Alternative for non-Victron setups: if you use a mix of brands (Renogy MPPT + EG4 battery + random inverter), the Cerbo GX will not communicate with non-Victron devices. In this case, a Raspberry Pi running Venus OS (the open-source Victron firmware) achieves the same result for €40-60 hardware cost, though setup requires basic Linux comfort.
Node configuration best practices for Cerbo GX in a van: Connect the SmartSolar MPPT via VE.Direct cable (not Bluetooth — VE.Direct gives real-time data at 1-second intervals vs Bluetooth's 3-second update). Connect the Multiplus via VE.Bus if present. Connect the BMV-712 battery monitor via VE.Direct for accurate SOC tracking. With these three connections, the Cerbo GX provides a complete real-time picture of solar input, battery status, and AC load on both the touchscreen and remotely via VRM.

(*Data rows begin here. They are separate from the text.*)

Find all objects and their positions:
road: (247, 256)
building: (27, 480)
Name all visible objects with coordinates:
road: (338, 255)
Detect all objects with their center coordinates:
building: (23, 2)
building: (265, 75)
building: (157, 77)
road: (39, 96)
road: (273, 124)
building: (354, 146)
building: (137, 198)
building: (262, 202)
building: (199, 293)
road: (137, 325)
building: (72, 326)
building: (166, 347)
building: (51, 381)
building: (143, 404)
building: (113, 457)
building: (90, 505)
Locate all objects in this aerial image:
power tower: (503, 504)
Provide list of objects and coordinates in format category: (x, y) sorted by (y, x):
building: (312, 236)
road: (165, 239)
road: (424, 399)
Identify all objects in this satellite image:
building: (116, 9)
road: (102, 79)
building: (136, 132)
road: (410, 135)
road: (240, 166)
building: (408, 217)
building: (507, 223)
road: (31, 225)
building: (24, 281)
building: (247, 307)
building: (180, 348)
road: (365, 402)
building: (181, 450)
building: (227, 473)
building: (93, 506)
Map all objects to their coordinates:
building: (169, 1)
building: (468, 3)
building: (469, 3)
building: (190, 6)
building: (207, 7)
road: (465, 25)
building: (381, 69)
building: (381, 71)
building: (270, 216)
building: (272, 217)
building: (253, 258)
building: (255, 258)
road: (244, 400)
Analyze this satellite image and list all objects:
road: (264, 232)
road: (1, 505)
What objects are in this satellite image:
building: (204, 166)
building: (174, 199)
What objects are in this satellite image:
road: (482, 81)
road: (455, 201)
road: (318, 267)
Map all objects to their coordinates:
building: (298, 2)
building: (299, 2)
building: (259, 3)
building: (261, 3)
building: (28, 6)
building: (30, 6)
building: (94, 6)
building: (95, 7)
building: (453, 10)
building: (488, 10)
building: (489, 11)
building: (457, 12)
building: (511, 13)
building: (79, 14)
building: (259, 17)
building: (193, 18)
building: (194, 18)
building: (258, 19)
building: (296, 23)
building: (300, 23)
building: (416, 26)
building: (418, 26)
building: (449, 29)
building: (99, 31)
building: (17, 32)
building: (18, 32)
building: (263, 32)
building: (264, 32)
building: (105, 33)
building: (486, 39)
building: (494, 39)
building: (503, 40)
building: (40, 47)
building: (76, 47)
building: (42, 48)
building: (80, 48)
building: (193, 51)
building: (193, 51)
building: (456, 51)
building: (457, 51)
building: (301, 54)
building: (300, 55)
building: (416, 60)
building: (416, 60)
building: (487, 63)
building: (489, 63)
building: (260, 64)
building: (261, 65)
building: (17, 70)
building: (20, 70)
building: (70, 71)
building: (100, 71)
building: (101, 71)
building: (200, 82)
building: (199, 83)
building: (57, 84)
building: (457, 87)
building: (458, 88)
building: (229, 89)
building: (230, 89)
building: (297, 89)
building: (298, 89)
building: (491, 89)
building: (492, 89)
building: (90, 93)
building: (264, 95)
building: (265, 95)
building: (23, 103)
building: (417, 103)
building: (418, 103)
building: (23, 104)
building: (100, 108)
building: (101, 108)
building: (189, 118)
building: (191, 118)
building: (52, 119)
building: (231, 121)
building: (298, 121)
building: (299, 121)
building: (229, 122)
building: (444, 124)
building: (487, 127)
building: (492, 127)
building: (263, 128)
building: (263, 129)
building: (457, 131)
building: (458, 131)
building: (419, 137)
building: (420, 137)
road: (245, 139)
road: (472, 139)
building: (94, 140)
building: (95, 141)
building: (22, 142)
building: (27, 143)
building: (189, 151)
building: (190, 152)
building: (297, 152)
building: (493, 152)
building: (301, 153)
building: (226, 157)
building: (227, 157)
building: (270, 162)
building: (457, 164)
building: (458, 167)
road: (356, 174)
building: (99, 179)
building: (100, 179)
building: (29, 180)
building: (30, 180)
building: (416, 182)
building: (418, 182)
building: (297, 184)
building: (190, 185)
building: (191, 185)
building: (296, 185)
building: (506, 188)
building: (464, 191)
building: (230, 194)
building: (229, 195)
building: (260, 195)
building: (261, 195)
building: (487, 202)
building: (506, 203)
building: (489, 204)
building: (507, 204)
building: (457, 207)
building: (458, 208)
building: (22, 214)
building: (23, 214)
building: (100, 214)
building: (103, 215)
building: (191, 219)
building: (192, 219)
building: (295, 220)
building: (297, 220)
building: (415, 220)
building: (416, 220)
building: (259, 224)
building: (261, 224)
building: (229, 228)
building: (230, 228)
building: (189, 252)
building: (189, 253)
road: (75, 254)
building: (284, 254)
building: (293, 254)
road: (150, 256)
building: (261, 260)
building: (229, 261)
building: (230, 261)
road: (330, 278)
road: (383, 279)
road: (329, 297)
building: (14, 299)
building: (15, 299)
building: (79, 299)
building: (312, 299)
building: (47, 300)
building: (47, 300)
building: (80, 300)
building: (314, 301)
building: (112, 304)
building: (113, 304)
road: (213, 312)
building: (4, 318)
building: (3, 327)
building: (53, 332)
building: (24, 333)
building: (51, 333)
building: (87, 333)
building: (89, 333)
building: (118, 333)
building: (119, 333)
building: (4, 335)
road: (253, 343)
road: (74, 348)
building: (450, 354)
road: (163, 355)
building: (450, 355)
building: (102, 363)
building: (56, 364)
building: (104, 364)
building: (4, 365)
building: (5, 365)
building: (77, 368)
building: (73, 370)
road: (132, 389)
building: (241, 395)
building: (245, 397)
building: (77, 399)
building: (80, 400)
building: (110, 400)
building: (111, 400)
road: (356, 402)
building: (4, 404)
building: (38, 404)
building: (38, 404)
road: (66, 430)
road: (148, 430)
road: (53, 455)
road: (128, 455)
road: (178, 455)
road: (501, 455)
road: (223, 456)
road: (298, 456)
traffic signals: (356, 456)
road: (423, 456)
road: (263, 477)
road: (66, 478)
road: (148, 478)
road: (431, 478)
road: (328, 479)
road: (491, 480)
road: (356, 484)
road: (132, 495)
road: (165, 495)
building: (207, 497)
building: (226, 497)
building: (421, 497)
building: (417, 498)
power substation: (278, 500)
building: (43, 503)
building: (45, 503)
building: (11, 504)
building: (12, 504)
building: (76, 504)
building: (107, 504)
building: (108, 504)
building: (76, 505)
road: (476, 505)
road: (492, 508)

VRM (Victron Remote Monitoring) setup for van life: Create a free VRM account at vrm.victronenergy.com, register your Cerbo GX serial number, and enable data logging via the WiFi hotspot in the van OR via 4G USB adapter plugged into the Cerbo GX USB port. VRM stores 14 months of system data — useful for identifying energy patterns, spotting equipment degradation (gradual drop in peak solar production = panel soiling or degradation), and troubleshooting remotely without physical access to the van.
Cerbo GX touch display customization: the 5" GX Touch 50 display (sold separately, €145) shows four configurable panels: battery SOC + voltage, solar power in watts, AC loads, and generator/shore power status. Custom VE.Bus pages allow showing daily production totals. Most van builders mount this at the work desk or above the bed — it becomes the primary "van dashboard" showing everything at a glance.